De la prévention des « conduites addictives » en milieu de travail à l’approche écosystémique des usages de produits

Salle 3117 

 

Renaud Crespin, CNRS

Dominique Lhuilier, CRTD-CNAM

Gladys Lutz, CRTD-CNAM

Nicolas Rafald, ARACT Martinique

Sophie Moinier, ARACT Pays de Loire

Aurore Coidion, ARACT Occitanie

 

Dans le champ de la prévention des conduites addictives en milieu de travail, les orientations privilégiées par les politiques publiques et les institutions en charge de leur mise en œuvre, rencontrent des résistances majeures. Celles-ci tiennent notamment aux représentations associées au vocabulaire utilisé. L’ubiquité des drogues (Morel, 2007) – ou substances psychoactives (SPA) – et de leurs usages est invisibilisée en milieu professionnel par la prééminence des concepts plus univoques d’addiction (Fortané, 2010) et de risque (pour la santé, la sécurité et la performance des organisations productives).

Le cadre traditionnel des travaux sur l'addiction favorise une lecture en termes d’expositions aux produits. Il tend ainsi à éluder la question des régulations individuelles et collectives et celles des ressources mobilisables pour faire face aux difficultés rencontrées. De fait, l’analyse de l’activité réelle en situation de travail et des stratégies, parfois paradoxales de santé et de sécurité, n’est que très rarement prise en compte dans les dispositifs de prévention.

De plus, l’indifférenciation chronique entre usage, usage nocif (Reynaud et all., 2002), dépendance ou entre pratiques addictives et addiction favorise le prisme biopsychopathologique individuel où il s’agit de repérer, dépister, soigner, voire sanctionner et licencier les malades chroniques de l’addiction.

Se déprendre de la prévalence de la prévention tertiaire en milieu de travail et de la psychologisation l’accompagnant (Lhuilier, 2021), suppose de considérer les usages de SPA comme des ressources pour les travailleurs-usagers comme pour les organisations de travail.

Une recherche précédente, centrée sur le sens de ces usages en milieu de travail a mis en évidence 4 fonctions professionnelles des SPA (Crespin et al, 2017) : s’anesthésier, se stimuler, récupérer, s’intégrer. Si ces travaux montrent que ces consommations constituent des ressources pour l’activité et plus globalement la vie professionnelle, ils restent centrés sur les effets attendus par les usagers.

Prolongeant ces investigations, une recherche-action en cours (Prev’Camp) conduite avec l’ANACT dans plusieurs régions françaises vise à explorer les contextes de travail et d’emploi et à caractériser les obstacles institutionnels et professionnels à une prévention écosystémique intégrant l’analyse des organisations et conditions de travail, les normes de travail et d’usage, les rapports sociaux de travail comme les spécificités sectoriels du tissu socioéconomique des territoires.

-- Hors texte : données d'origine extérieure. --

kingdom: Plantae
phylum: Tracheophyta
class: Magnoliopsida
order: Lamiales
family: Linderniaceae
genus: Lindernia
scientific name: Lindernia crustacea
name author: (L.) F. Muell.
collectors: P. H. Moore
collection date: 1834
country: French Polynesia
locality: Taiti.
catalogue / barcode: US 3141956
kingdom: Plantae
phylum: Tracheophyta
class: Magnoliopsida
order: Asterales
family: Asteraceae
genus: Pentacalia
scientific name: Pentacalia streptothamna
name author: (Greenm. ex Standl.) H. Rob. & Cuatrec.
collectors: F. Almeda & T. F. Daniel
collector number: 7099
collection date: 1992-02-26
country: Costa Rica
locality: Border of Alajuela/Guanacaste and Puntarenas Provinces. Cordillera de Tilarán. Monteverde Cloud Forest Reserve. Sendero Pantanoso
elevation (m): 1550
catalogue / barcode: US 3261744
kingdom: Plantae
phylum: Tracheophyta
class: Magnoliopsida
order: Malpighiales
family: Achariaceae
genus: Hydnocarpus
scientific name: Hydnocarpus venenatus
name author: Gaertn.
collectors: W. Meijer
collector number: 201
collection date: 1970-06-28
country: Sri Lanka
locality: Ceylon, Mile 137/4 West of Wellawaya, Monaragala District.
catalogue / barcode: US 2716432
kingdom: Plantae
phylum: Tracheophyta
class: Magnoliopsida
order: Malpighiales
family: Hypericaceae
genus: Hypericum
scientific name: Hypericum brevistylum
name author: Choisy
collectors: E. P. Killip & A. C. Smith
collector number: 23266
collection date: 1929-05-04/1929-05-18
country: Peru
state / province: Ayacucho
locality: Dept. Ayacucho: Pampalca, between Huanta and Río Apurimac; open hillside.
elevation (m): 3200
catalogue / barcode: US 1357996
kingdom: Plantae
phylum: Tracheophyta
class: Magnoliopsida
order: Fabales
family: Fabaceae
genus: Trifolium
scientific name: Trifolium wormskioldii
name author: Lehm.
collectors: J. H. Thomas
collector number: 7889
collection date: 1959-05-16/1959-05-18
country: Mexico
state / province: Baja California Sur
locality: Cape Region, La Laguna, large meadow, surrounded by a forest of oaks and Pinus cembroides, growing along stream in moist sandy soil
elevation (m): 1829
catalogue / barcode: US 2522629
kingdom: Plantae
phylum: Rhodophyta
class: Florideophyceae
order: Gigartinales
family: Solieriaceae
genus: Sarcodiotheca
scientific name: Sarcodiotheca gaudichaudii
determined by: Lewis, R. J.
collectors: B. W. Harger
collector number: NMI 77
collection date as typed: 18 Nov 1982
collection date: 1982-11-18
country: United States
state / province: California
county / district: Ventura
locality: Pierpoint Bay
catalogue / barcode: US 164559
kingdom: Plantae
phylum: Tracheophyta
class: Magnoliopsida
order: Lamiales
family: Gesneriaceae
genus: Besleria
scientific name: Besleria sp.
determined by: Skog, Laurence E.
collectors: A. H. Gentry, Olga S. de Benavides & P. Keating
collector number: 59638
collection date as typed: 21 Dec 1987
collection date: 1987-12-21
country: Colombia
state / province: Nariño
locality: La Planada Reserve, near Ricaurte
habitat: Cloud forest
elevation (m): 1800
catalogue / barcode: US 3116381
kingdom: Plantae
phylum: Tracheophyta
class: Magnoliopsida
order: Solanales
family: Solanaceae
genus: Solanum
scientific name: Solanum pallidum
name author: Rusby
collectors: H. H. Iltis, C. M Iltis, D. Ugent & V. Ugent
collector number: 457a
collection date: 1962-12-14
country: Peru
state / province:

Dans cette communication, il s’agira d’une part de s’intéresser aux conditions locales de mise en œuvre de la prévention des conduites addictives au travail. Comment, dans des territoires marqués par une multiplicité d’acteurs (SST, ARACT, associations, cabinets de consultants, DREETS, ARS, CSAPA, etc.), un chevauchement des compétences et des formes de concurrence entre structures, une approche écosystémique de la prévention des usages de SPA au travail est possible ? Quelles opérations de traduction, d’ajustement et de mise en forme entre l’offre et la demande de prévention permettent localement de répondre aux besoins des entreprises comme des salariés confrontés à des problématiques d’usages de SPA ?      

D’autre part, en prenant l’exemple deux régions, il s’agira de montrer comment les usages de SPA au travail et leur prévention s’inscrivent dans l’histoire spécifique d’un territoire (Aït-Mouh, 2022). La structuration de sa population, de son tissu d’emplois et d’entreprises et de leurs histoires, du taux de chômage, de la géographie des richesses et de l’action publique.

 

Aït-Mouh S-L. (2022). Territoires de la prévention à Admed. En-quête de définitions. Rapport. Addiction Méditerranée, Marseille.

 

Crespin R., Lhuilier D., Lutz G. (2017). Se doper pour travailler. Eres.

 

Fortané N. (2010). « La carrière des “addictions”. D’un concept médical à une catégorie d’action publique », Genèses, n° 78, 5-25.

 

Lhuilier, D. (2021). L’individualisation du travail au cœur de la psychologisation. Dans : Sophie Le Garrec éd., Les servitudes du bien-être au travail : Impacts sur la santé (pp. 53-68). Érès.

 

Morel A. (2007), Drogues, plaisirs et politique, Socio-anthropologie, N°21, p3-22.

 

Reynaud M. et al. (2002). Usage nocif de substances psychoactives. Identification des usages à risque, outils de repérage, conduites à tenir, Paris, La Documentation française.